You shower again, and have a chance to go to the saunas if you choose before the next 45-minute session:
The MassageThis is a unique Korean method that every single massage therapist in Korea employs. I remember these techniques from when I was a little girl as I watched my grandma getting a massage. [Back in the day, the blind were trained as massage therapists so they could earn a living.] It’s a combination of hitting pressure points, releasing knots in your muscles and somewhat shocking hits that feel good and wake your senses. I’ve had American spa massages before, which leave me snoozing in a candle-lit room. Afterwards, I feel very relaxed, but a little sensory deprived, unwilling to re-enter the real world. This experience, however, left me relaxed but strangely refreshed and invigorated, with my senses made alive, ready to take on the world! The first thing they did was apply a mashed cucumber potion on my face. It’s got astringent qualities that left my face….yes, soft as a baby’s be-hind. She finished off the 45-minute massage with a shampoo and head massage. Aaaaaah.
|Bibimbap from maangchi.com|
Other things to keep in mind if you go:
- Leave your sexuality at the door. Koreans don’t have the same view of their bodies, the self-consciousness of Westerners. Oh, don’t get me wrong, they’re as vain as the rest of us. Koreans have more plastic surgery per capita than any country in the world. In. The. World. [Usually eye and nose augmentations to look more western.] The Korean sauna is a very therapeutic environment. If you act embarrassed by partially covering delicate areas, you make yourself become a sexual being. If you stand in the mirror and preen and admire or even criticize your body, you are bringing something in where it don’t belong.
- Do not expect privacy.

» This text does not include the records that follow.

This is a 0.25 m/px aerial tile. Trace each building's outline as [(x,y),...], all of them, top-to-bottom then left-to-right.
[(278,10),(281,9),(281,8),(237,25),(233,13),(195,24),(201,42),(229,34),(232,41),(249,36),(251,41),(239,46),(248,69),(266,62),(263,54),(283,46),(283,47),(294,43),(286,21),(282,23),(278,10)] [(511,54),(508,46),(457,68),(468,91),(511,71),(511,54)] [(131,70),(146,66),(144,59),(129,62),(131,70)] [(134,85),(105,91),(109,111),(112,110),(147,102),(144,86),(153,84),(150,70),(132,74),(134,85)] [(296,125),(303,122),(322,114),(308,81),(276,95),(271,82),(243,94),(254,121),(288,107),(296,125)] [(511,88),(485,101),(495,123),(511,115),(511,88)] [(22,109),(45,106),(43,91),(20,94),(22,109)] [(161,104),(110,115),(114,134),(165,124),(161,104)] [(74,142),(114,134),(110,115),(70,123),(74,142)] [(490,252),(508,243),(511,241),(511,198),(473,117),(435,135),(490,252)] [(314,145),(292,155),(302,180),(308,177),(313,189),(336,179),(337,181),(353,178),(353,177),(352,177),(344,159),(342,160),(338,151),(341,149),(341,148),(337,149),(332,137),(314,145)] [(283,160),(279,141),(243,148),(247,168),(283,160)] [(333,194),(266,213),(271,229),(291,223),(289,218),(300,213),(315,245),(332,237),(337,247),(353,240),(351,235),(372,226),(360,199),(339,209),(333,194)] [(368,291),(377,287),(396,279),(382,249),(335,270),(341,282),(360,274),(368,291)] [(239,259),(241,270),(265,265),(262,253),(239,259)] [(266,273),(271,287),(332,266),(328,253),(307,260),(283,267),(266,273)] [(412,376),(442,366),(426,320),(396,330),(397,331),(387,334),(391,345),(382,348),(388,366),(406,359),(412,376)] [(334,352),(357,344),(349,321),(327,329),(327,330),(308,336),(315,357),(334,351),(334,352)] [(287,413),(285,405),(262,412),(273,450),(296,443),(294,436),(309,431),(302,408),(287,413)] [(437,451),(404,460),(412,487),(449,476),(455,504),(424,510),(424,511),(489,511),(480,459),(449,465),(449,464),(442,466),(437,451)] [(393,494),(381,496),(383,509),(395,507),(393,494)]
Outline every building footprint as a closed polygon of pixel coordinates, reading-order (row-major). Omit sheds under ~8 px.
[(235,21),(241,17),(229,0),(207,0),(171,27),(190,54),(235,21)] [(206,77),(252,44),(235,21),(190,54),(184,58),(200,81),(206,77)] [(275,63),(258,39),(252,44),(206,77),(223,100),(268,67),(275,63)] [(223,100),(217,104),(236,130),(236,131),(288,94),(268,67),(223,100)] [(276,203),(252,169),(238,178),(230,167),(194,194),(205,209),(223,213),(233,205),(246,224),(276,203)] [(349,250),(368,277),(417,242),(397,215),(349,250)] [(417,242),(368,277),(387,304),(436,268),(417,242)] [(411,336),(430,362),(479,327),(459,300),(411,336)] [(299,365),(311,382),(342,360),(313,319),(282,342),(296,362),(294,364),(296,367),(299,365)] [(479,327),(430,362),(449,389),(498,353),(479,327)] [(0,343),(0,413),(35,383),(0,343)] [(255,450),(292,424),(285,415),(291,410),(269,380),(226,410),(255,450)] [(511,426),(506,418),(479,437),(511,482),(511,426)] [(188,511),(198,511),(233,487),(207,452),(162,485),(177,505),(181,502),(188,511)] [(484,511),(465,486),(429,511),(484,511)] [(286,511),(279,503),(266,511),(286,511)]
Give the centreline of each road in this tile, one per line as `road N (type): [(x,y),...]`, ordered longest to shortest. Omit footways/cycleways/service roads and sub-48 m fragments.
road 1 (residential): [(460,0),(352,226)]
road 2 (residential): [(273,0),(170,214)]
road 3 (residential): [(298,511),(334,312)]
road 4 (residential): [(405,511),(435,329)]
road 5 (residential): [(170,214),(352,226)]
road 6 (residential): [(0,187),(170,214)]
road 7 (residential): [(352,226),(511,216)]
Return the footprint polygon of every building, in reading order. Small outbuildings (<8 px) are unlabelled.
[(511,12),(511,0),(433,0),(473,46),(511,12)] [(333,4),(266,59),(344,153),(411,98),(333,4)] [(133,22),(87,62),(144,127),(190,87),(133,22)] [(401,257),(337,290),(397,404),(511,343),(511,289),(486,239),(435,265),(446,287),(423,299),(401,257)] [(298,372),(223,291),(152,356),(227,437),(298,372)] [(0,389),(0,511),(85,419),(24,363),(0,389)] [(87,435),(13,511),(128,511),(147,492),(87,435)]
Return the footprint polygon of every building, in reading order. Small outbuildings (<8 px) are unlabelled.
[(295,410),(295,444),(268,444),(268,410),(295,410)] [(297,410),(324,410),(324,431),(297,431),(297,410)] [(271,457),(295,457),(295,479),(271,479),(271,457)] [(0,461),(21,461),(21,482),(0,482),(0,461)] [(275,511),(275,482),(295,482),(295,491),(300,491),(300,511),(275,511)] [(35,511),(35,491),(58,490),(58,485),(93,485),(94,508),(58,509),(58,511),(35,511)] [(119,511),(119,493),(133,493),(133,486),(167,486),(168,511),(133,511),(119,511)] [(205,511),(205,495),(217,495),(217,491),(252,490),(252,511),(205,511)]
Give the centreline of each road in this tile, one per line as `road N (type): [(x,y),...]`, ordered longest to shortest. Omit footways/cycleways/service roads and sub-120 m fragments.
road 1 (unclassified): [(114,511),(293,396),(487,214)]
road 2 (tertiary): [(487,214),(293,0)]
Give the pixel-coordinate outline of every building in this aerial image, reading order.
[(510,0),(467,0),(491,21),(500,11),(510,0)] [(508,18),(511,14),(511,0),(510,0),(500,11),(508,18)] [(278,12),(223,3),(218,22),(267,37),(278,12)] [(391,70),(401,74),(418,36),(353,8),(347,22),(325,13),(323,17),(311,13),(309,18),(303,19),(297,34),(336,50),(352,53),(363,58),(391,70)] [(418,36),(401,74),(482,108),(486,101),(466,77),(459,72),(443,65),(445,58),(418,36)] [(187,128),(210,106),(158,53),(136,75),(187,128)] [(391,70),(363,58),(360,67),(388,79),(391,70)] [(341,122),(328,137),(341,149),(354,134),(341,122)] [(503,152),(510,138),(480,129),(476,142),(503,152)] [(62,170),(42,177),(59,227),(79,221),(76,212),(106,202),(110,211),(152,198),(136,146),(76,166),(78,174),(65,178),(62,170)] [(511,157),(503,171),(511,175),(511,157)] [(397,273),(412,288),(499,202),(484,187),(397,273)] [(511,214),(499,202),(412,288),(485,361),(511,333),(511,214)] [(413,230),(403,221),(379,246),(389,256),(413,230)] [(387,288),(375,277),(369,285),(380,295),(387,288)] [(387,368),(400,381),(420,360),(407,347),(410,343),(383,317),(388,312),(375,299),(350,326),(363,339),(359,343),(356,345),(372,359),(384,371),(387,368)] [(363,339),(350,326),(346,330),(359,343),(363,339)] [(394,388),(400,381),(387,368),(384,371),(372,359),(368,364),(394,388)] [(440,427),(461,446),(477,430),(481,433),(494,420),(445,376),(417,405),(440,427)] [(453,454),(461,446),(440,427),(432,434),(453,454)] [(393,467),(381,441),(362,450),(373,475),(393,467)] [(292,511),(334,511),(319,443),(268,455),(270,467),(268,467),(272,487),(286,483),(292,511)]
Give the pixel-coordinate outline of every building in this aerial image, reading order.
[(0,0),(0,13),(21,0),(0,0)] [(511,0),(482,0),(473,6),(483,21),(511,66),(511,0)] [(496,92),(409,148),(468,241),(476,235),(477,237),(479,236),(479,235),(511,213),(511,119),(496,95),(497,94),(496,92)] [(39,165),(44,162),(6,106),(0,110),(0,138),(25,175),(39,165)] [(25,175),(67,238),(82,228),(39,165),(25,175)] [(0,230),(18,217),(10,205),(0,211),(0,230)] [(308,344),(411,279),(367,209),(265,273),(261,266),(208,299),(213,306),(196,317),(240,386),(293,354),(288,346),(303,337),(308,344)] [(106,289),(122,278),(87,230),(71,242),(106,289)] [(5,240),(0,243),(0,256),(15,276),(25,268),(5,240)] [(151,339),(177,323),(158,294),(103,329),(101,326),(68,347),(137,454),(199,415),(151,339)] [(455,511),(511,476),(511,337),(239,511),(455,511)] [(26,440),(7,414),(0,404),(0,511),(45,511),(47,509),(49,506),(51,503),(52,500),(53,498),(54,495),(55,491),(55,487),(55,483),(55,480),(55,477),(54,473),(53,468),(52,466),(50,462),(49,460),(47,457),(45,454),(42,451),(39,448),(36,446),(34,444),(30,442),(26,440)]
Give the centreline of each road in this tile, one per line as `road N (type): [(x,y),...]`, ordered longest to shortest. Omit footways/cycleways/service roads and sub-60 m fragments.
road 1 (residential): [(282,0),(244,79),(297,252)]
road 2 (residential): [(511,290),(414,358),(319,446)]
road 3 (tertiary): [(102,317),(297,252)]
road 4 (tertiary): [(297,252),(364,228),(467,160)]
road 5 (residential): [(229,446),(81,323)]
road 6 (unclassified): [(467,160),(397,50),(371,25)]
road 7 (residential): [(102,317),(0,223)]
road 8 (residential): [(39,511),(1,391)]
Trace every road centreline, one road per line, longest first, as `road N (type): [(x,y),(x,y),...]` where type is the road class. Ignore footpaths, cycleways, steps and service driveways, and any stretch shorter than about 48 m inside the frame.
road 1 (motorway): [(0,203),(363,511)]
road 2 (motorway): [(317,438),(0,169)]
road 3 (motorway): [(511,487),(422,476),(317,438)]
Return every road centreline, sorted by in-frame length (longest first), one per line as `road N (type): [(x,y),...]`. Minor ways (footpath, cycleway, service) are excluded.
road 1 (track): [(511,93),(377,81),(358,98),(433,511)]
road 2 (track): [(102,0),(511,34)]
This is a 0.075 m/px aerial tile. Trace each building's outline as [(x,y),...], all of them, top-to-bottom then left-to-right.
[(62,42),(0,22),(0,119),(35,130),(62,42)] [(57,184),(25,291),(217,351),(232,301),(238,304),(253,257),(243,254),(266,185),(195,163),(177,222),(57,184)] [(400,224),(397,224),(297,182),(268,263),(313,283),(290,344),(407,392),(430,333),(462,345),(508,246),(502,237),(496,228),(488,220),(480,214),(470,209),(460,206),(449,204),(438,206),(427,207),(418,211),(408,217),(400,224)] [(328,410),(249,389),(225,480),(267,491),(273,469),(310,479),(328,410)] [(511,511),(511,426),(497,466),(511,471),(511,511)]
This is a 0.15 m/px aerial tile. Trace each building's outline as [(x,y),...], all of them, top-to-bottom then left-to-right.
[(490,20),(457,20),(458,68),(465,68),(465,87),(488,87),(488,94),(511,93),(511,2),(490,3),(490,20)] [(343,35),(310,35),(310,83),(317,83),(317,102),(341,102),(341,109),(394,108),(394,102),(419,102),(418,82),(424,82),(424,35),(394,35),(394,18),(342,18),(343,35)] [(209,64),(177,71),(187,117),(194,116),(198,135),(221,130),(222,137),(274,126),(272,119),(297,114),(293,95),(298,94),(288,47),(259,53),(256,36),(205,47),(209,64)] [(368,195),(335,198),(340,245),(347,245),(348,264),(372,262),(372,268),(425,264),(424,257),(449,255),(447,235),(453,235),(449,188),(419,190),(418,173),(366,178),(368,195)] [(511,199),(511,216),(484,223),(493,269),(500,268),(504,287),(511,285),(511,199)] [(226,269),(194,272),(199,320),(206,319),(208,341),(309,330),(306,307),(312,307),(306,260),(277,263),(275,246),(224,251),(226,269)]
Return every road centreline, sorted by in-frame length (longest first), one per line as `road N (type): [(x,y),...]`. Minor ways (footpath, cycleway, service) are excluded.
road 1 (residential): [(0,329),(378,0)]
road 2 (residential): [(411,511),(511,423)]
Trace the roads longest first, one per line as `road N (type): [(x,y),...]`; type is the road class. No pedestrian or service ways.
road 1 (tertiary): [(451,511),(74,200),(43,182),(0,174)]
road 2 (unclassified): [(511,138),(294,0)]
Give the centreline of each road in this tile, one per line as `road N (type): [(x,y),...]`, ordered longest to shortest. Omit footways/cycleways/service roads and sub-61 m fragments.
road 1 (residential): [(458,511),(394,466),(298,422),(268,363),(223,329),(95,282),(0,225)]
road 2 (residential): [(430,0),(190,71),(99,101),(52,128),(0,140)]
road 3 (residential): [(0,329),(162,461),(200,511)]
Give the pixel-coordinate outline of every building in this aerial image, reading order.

Everyone is walking around buck. Naked. Know what I’m sayin? If you’re going to be shy, see #1 above.
- This is not your notion of a Zen experience. Leave your preconceived notions about East Asians at the door. [There might be a pile of stuff at the door!] There are no tea ceremonies, geishas or submissive guides. Do not expect Enya to be playing, fragranced candles, patchouli or life-affirming posters. Water is splashing, the spigot’s running, people are talking… and loudly. You are pampered in that when you get your scrub and/or massage, it is completely and totally about you. It’s just that it's a bit more like…mmm, the kitchen let’s say, than the bedroom. More like a workroom than a chapel.
- You must tip*: These women expect a tip and there are clear guidelines for how much to give, which is 20% - 30%.
- Go Au Natural - Despite all my What I Wore posts, and fashion pleadings, don’t bother putting on make-up or doing your hair. Leave all your jewelry at home, or in your locker.
- Bring your own beauty products - they have everything there - soap, shampoo, conditioner, lotions, hair spray, hair dryer, brushes, toothbrushes, toothpaste. But you may want to bring your own little bucket of items.